→ **DATASET EXCERPT**:

--*--

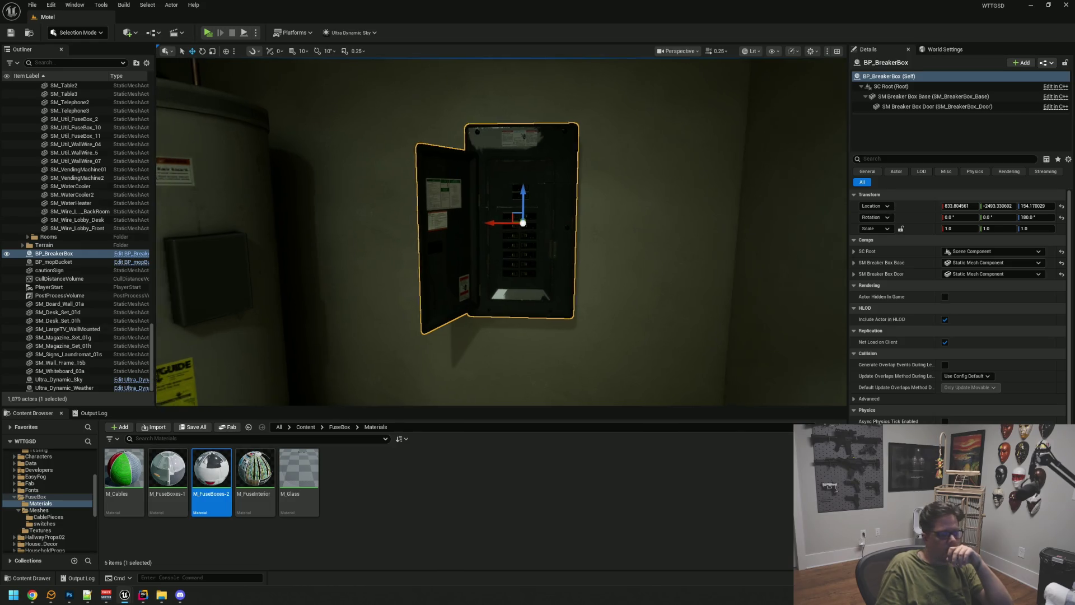
Step: Add a new Material Instance asset in the FuseBox Materials folder named MI_FuseBoxes2
{"action": "left_click_drag", "start_coordinate": [679, 170], "coordinate": [672, 185]}
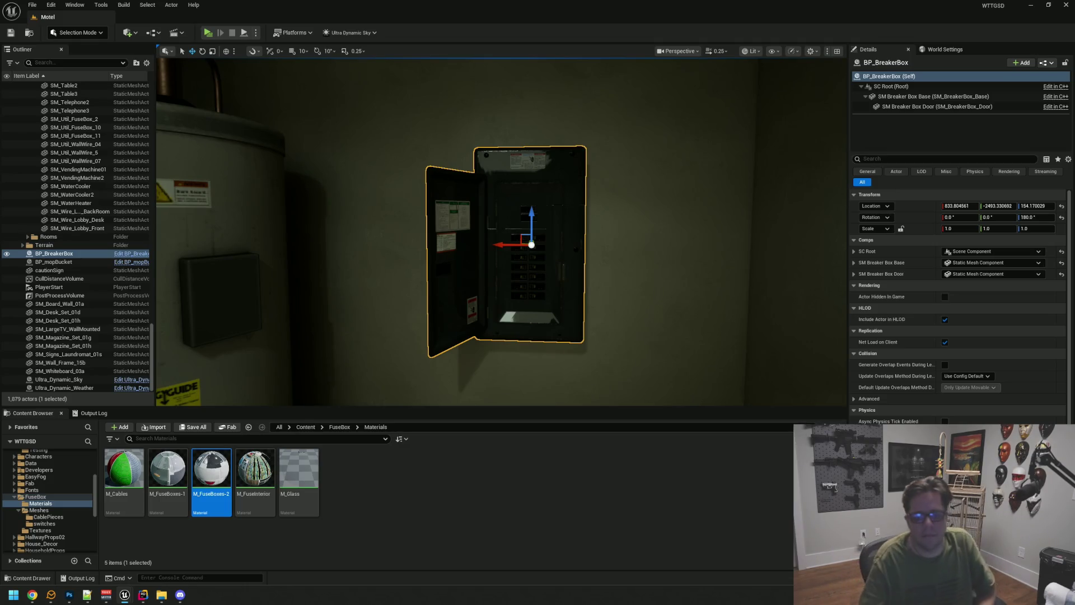
{"action": "left_click", "coordinate": [543, 483]}
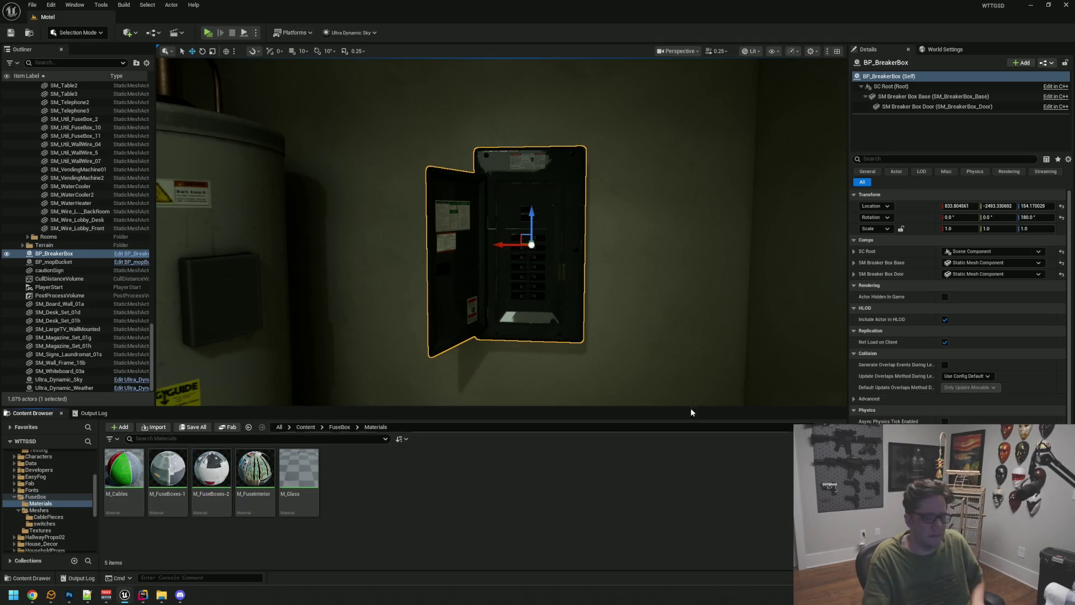
{"action": "right_click", "coordinate": [460, 475]}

--*--

→ **ACTIVITY**: What you produce should repeat the data word for word while omitting all images.

→ **RESPONSE TO THIS EXERCISE**:
Step: Add a new Material Instance asset in the FuseBox Materials folder named MI_FuseBoxes2
{"action": "left_click_drag", "start_coordinate": [679, 170], "coordinate": [672, 185]}
{"action": "left_click", "coordinate": [543, 483]}
{"action": "right_click", "coordinate": [460, 475]}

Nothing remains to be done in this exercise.